La révolution électrique est en train de bouleverser les acteurs du monde automobile. Les constructeurs traditionnels vont connaître une période de transition très compliquée car la profitabilité des voitures électriques est moindre. La chaîne de valeur se déplace de l’expertise du moteur à combustion, sur laquelle les constructeurs prennent des marges importantes, vers les batteries, la technologie embarquée et l’électronique qui ne sont pas intégrés chez les constructeurs traditionnels. Les futurs gagnants sont donc probablement à trouver parmi ces catégories d’acteurs ou parmi les nouveaux constructeurs ayant pu intégrer ces éléments clés (Tesla, BYD). La voiture hybride, combinant le mode de propulsion électrique et à combustion, risque de n’être que transitoire car cette solution est plus complexe et coûteuse qu’une voiture électrique. De plus, elle n’élimine pas le moteur à combustion et ses gaz toxiques.

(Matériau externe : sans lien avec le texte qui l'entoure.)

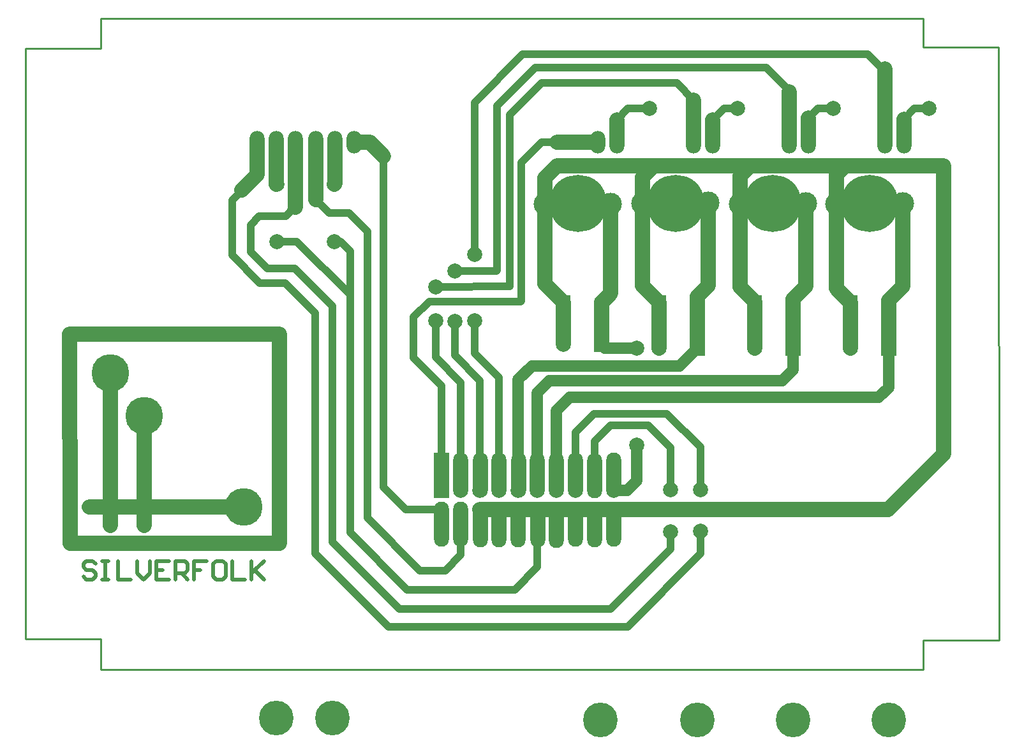
<source format=gbl>
%FSLAX23Y23*%
%MOMM*%
%SFA1B1*%

%IPPOS*%
%ADD10C,7.599985*%
%ADD11C,0.999998*%
%ADD12C,1.999996*%
%ADD13C,1.499997*%
%ADD14C,0.549999*%
%ADD15O,1.999996X2.999994*%
%ADD16C,4.599991*%
%ADD17C,1.999996*%
%ADD18R,1.999996X1.999996*%
%ADD19R,1.849996X1.849996*%
%ADD20C,1.849996*%
%ADD21C,2.999994*%
%ADD22O,1.999996X5.999988*%
%ADD23R,1.999996X5.999988*%
%ADD24C,4.999990*%
%ADD25C,0.250000*%
%LNTBBL-1*%
%LPD*%
G54D10*
X145189Y94309D03*
X106499D03*
X119429Y94359D03*
X132359Y94309D03*
G54D11*
X151129Y106929D02*
X153039D01*
X149729Y105539D02*
X151129Y106929D01*
X138329D02*
X140339D01*
X137029Y105639D02*
X138329Y106929D01*
X125879D02*
X127639D01*
X124329Y105379D02*
X125879Y106929D01*
X113129D02*
X115949D01*
X111629Y105439D02*
X113129Y106929D01*
X96009Y56239D02*
Y71199D01*
X144959Y114119D02*
X147189Y111889D01*
X99159Y114119D02*
X144959D01*
X92739Y107699D02*
X99159Y114119D01*
X92739Y87579D02*
Y107699D01*
Y74469D02*
Y78709D01*
X93469Y56239D02*
Y70819D01*
X131469Y112369D02*
X134489Y109349D01*
Y109169D02*
Y109349D01*
X100839Y112369D02*
X131469D01*
X95709Y107239D02*
X100839Y112369D01*
X90139Y85369D02*
X95629D01*
X90139Y74139D02*
Y78659D01*
X90929Y56239D02*
Y70539D01*
X119579Y110289D02*
X121789Y108079D01*
X101629Y110289D02*
X119579D01*
X97409Y106069D02*
X101629Y110289D01*
X87579Y83259D02*
X97379Y83339D01*
X87579Y73889D02*
Y78709D01*
X88389Y56239D02*
Y70129D01*
X101649Y102439D02*
X103709D01*
X98929Y99719D02*
X101649Y102439D01*
X122329Y81199D02*
Y81939D01*
X135029Y81199D02*
Y81639D01*
X147729Y81199D02*
Y81459D01*
X96009Y53699D02*
X98549D01*
X103629D02*
X106169D01*
X108709*
X117249Y75149D02*
X117289Y75109D01*
X129949Y75149D02*
X129989Y75109D01*
X129949Y81179D02*
Y81199D01*
Y81279*
X129929Y81189D02*
X129949Y81199D01*
X142649D02*
X142689Y81159D01*
X129929Y81189D02*
X129949Y81199D01*
Y75149D02*
X129989Y75109D01*
X117249Y75149D02*
X117289Y75109D01*
X129929Y81189D02*
X129949Y81199D01*
X129929Y81189D02*
X129949Y81199D01*
Y75149D02*
X129989Y75109D01*
X129949Y75149D02*
X129989Y75109D01*
X117249Y75149D02*
X117289Y75109D01*
X117249Y75149D02*
X117289Y75109D01*
X147729Y81199D02*
Y81459D01*
X135029Y81199D02*
Y81639D01*
X122329Y81199D02*
Y81939D01*
X104549Y75659D02*
X104589Y75619D01*
X140339Y98759D02*
Y99309D01*
X80699Y56619D02*
Y100609D01*
Y56619D02*
X83619Y53699D01*
X88389*
X93469D02*
X96009D01*
X66449Y96899D02*
X66499Y96849D01*
X71679Y94869D02*
X73479Y93069D01*
X76069*
X78539Y52579D02*
X85519Y45589D01*
X88849*
X90929Y47679*
X78539Y52579D02*
Y90599D01*
X76069Y93069D02*
X78539Y90599D01*
X90909Y53669D02*
X90929Y53699D01*
Y47679D02*
Y53699D01*
X75009Y89229D02*
X76229Y88009D01*
Y50649D02*
X83819Y43049D01*
X98089*
X101089Y46049*
X74119Y89229D02*
X75009D01*
X98549Y53699D02*
X103629D01*
X69189Y89229D02*
X76229Y82189D01*
X66499Y89229D02*
X69189D01*
X76229Y50649D02*
Y88009D01*
X101089Y46049D02*
Y53699D01*
X134989Y75109D02*
X135029Y75149D01*
X147689Y75109D02*
X147729Y75149D01*
X67719Y92659D02*
X68859Y93799D01*
X64189Y92659D02*
X67719D01*
X63019Y91489D02*
X64189Y92659D01*
X63019Y87929D02*
Y91489D01*
Y87929D02*
X65229Y85719D01*
X68939*
X73939Y80719*
Y49349D02*
Y80719D01*
X68859Y93799D02*
X68989D01*
X60579Y94739D02*
X61849Y96009D01*
X60579Y87429D02*
Y94739D01*
Y87429D02*
X64259Y83739D01*
X67639*
X71649Y79729*
Y47879D02*
Y79729D01*
X61849Y96009D02*
Y96109D01*
X98929Y81359D02*
Y99719D01*
X98909Y81329D02*
X98929Y81359D01*
X84679Y73839D02*
X88389Y70129D01*
X84679Y73839D02*
Y79219D01*
X86789Y81329*
X98909*
X97379Y83339D02*
X97409Y83359D01*
Y106069*
X87579Y73889D02*
X90929Y70539D01*
X95629Y85369D02*
X95709Y85449D01*
Y107239*
X90139Y74139D02*
X93469Y70819D01*
X92739Y74469D02*
X96009Y71199D01*
X115799Y64849D02*
X118749Y61899D01*
X108709Y62709D02*
X110849Y64849D01*
X115799*
X110849Y40509D02*
X118749Y48409D01*
X73939Y49349D02*
X82779Y40509D01*
X110849*
X118749Y48409D02*
Y50719D01*
Y56309D02*
Y61899D01*
X108709Y56239D02*
Y62709D01*
X118289Y66419D02*
X122709Y61999D01*
X106169Y63959D02*
X108639Y66419D01*
X118289*
X113079Y38149D02*
X122759Y47829D01*
X81379Y38149D02*
X113079D01*
X71649Y47879D02*
X81379Y38149D01*
X122759Y47829D02*
Y50799D01*
X122709Y56289D02*
Y61999D01*
X106169Y56239D02*
Y63959D01*
G54D12*
X149729Y102439D02*
Y105539D01*
X137029Y102439D02*
Y105639D01*
X124329Y102439D02*
Y105379D01*
X111629Y102439D02*
Y105439D01*
X147189Y102439D02*
Y112219D01*
X134489Y102439D02*
Y109169D01*
X121789Y102439D02*
Y108079D01*
X103709Y102439D02*
X109089D01*
X122329Y81939D02*
X123769Y83389D01*
X135029Y81639D02*
X136679Y83289D01*
X147729Y81459D02*
X149559Y83289D01*
X136679D02*
X136729Y94339D01*
X149559Y83289D02*
Y94309D01*
X115039Y83409D02*
X117249Y81199D01*
Y75149D02*
Y81199D01*
X142689Y75109D02*
Y81159D01*
X115039Y83409D02*
Y94339D01*
X129989Y75109D02*
Y81239D01*
X147679Y53699D02*
X155039Y61059D01*
X104549Y75659D02*
Y81199D01*
X128019Y94279D02*
Y97989D01*
X129339Y99309*
X140819Y94279D02*
Y98169D01*
X141959Y99309*
X102109Y97689D02*
X103729Y99309D01*
X102109Y83639D02*
X104549Y81199D01*
X115039Y94339D02*
Y97759D01*
X116589Y99309*
X103729D02*
X155039D01*
X78869Y102439D02*
X80699Y100609D01*
X76759Y102439D02*
X78869D01*
X127989Y83229D02*
Y94029D01*
X123769Y83389D02*
X123799Y94409D01*
X102109Y83639D02*
Y97689D01*
X128019Y83209D02*
X129949Y81279D01*
X140819Y83029D02*
Y94279D01*
Y83029D02*
X142689Y81159D01*
X109589D02*
X110819Y82399D01*
Y94279*
X66449Y96899D02*
Y102439D01*
X71679Y100459D02*
Y102439D01*
X74119Y96849D02*
X74219Y96949D01*
Y102439*
X71679Y94869D02*
Y102439D01*
X155039Y61059D02*
Y99309D01*
X93469Y53699D02*
X147679D01*
X122329Y75149D02*
Y81939D01*
X135029Y75149D02*
Y81639D01*
X147729Y75149D02*
Y81459D01*
X109629Y75659D02*
Y81199D01*
X61849Y96109D02*
X63909Y98169D01*
X68989Y93799D02*
Y102439D01*
X63909Y98169D02*
Y102439D01*
X44419Y51609D02*
Y71779D01*
X41679Y54049D02*
X62099D01*
X39039Y77009D02*
X66829D01*
X66849Y49199*
X39069Y49229D02*
X66849Y49199D01*
X39039Y77009D02*
X39069Y49229D01*
X48949Y51609D02*
Y66139D01*
G54D13*
X98549Y70939D02*
X100359Y72749D01*
X119919*
X98549Y56239D02*
Y70939D01*
X119919Y72749D02*
X122329Y75149D01*
X101089Y69159D02*
X102719Y70789D01*
X133579*
X134989Y72199*
Y75109*
X101089Y56239D02*
Y69159D01*
X103629Y66829D02*
X105379Y68579D01*
X146409*
X147689Y69859*
Y75109*
X103629Y56239D02*
Y66829D01*
X109589Y75619D02*
X109629Y75659D01*
X109589Y75619D02*
X110069Y75129D01*
X112999Y56239D02*
X114299Y57529D01*
X111249Y56239D02*
X112999D01*
X110069Y75129D02*
X114299D01*
Y57529D02*
Y62259D01*
G54D14*
X42529Y46449D02*
X42099Y46869D01*
X41259*
X40839Y46449*
Y46029*
X41259Y45609*
X42099*
X42529Y45189*
Y44769*
X42099Y44349*
X41259*
X40839Y44769*
X43369Y46869D02*
X44209D01*
X43789*
Y44349*
X43369*
X44209*
X45469Y46869D02*
Y44349D01*
X47149*
X47989Y46869D02*
Y45189D01*
X48829Y44349*
X49669Y45189*
Y46869*
X52199D02*
X50519D01*
Y44349*
X52199*
X50519Y45609D02*
X51359D01*
X53039Y44349D02*
Y46869D01*
X54299*
X54719Y46449*
Y45609*
X54299Y45189*
X53039*
X53879D02*
X54719Y44349D01*
X57239Y46869D02*
X55559D01*
Y45609*
X56399*
X55559*
Y44349*
X59349Y46869D02*
X58509D01*
X58079Y46449*
Y44769*
X58509Y44349*
X59349*
X59769Y44769*
Y46449*
X59349Y46869*
X60609D02*
Y44349D01*
X62289*
X63129Y46869D02*
Y44349D01*
Y45189*
X64809Y46869*
X63549Y45609*
X64809Y44349*
G54D15*
X111629Y102439D03*
X109089D03*
X63909D03*
X66449D03*
X71679D03*
X74219D03*
X76759D03*
X74219D03*
X121789D03*
X124329D03*
X134489D03*
X137029D03*
X147189D03*
X149729D03*
X66449D03*
X68989D03*
G54D16*
X109499Y25779D03*
X122329D03*
X135029D03*
X147729D03*
X66449Y26009D03*
X73939D03*
G54D17*
X66499Y96849D03*
Y89229D03*
X74119Y96849D03*
Y89229D03*
X115949Y106929D03*
Y99309D03*
X127639Y106929D03*
Y99309D03*
X140339Y106929D03*
Y99309D03*
X153039Y106929D03*
Y99309D03*
X142689Y75109D03*
X129989D03*
X117289D03*
X104589Y75619D03*
X88389Y53699D03*
X90929Y56239D03*
Y53699D03*
X93469Y56239D03*
Y53699D03*
X96009Y56239D03*
Y53699D03*
X98549Y56239D03*
Y53699D03*
X101089Y56239D03*
Y53699D03*
X103629Y56239D03*
Y53699D03*
X106169Y56239D03*
Y53699D03*
X108709Y56239D03*
Y53699D03*
X111249Y56239D03*
Y53699D03*
X104549Y81199D03*
X117249D03*
X129949Y81179D03*
X142649Y81199D03*
X147729D03*
X135029D03*
X109629D03*
X114299Y75129D03*
Y62259D03*
X90139Y85369D03*
Y78659D03*
X92739Y87579D03*
Y78709D03*
X87579D03*
Y83259D03*
X122709Y56289D03*
X122759Y50799D03*
X118749Y56309D03*
Y50719D03*
G54D18*
X147689Y75109D03*
X134989D03*
X122289D03*
X109589Y75619D03*
X88389Y56239D03*
G54D19*
X104549Y81199D03*
X117249D03*
X129949D03*
X142649D03*
G54D20*
X109629Y81199D03*
X122329D03*
X135029D03*
X147729D03*
G54D21*
X102109Y94279D03*
X115039Y94339D03*
X128019Y94279D03*
X140819D03*
X149559Y94309D03*
X136729Y94339D03*
X123799Y94409D03*
X110819Y94279D03*
G54D22*
X111249Y51709D03*
X108709Y51659D03*
X106169Y51739D03*
X101119Y51659D03*
X103629Y51589D03*
X98549Y51659D03*
X96009D03*
X93499D03*
X103629Y58219D03*
X101089D03*
X98629Y58239D03*
X111229Y58289D03*
X106169Y58269D03*
X108709Y58139D03*
X90929Y51739D03*
X88389D03*
X90929Y58239D03*
X93499Y58269D03*
X96009Y58219D03*
G54D23*
X88389Y58289D03*
G54D24*
X44419Y71779D03*
X48949Y66139D03*
X62099Y54049D03*
G54D25*
X43179Y32459D02*
X152269D01*
X33169Y36499D02*
X43179D01*
Y32459D02*
Y36499D01*
X33149Y114929D02*
X33169Y36499D01*
X33149Y114929D02*
X43179D01*
Y118869*
X152269*
Y115059D02*
Y118869D01*
Y115059D02*
X162309D01*
X152269Y32459D02*
Y36369D01*
X162359*
X162309Y115059D02*
X162359Y36369D01*
M02*
</source>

Autrefois à la traîne sur le marché de l’automobile, la Chine est devenue incontournable et se positionne en leader de la transition électrique. Outre son avantage sur la production des batteries, le gouvernement chinois a mis en place une politique forte pour encourager l’adoption des voitures électriques. Une voiture électrique sur deux est actuellement vendue en Chine. L’Europe est sous pression et risque de le payer dans les années à venir si elle ne prend pas des mesures fortes.